Coutts told no one what had happened until late last year and said his silence was designed to protect his pregnant partner from a possible miscarriage.
The prosecution said he was lying and by murdering Miss Longhurst and storing her body he was satisfying a long-standing sexual fantasy.
He did not dial 999 or call for help when Miss Longhurst died because part of that fantasy involved keeping the body.
Coutts had spent years downloading thousands of images of strangulation sex, rape and dead women and was viewing the web sites on the eve of Miss Longhurst's death, the court was told.
Judge Brown yesterday told the jury to look hard at the evidence and not to let emotions interfere.
He said violent sex web sites were not illegal but the jury might think it an affront to common sense if they were to ignore the fact Coutts was viewing the sites just 24 hours before Miss Longhurst's death.
And the judge reminded them that Coutts also visited the web sites at a time he was hiding Miss Longhurst's body.
Judge Brown said if Miss Longhurst's death had or may have been an accident then he was not guilty: "But if, having considered all the evidence in the case, you are sure it was not, that he did intend to kill her or cause her bodily harm, then he is guilty.
"You have to decide what happened on the day of Jane's death and the state of mind of the defendant."
It was not the job of the defence to prove anything but it was for the Crown to prove their case, he said. "And you have to be satisfied so you are sure."
Judge Brown said it was for the jury to decide whether Coutts intended to kill or cause serious harm.
"You may be asking how do you decide what someone intended to do.

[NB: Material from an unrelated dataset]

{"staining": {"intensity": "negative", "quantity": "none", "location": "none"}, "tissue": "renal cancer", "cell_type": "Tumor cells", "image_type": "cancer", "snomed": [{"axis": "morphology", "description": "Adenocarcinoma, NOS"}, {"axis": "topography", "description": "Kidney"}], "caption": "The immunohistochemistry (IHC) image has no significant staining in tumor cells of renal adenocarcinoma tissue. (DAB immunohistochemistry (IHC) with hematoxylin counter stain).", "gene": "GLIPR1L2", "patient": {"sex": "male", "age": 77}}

You can't open up someone's mind and look inside."
He asked the jury to consider what Coutts did or didn't do, what he may have said, and his actions before, at the time and after the killing: "All of this will shed light for you."
The judge reminded them of evidence from teacher Ruth Davis who told of a whispered conversation with Miss Longhurst in a crowded staff room in 1996.
Ms Davis said she had been left with the impression Miss Longhurst had indulged in asphyxia sex with her then boyfriend. Miss Longhurst had been 'amused and bemused' by the experience.
Judge Brown asked the jury whether Coutts had invented and tailored his defence only after learning of the prosecution's case, or was it to protect his unborn twins.
He said Coutts' had no previous convictions and was of good character, facts that were not a defence but did support his credibility: "It may mean it was less likely he committed the crime."
He urged the jury to take a 'cold, hard, calculated' look at the evidence and not be deflected by emotions.
"You make your decision on the evidence," he added.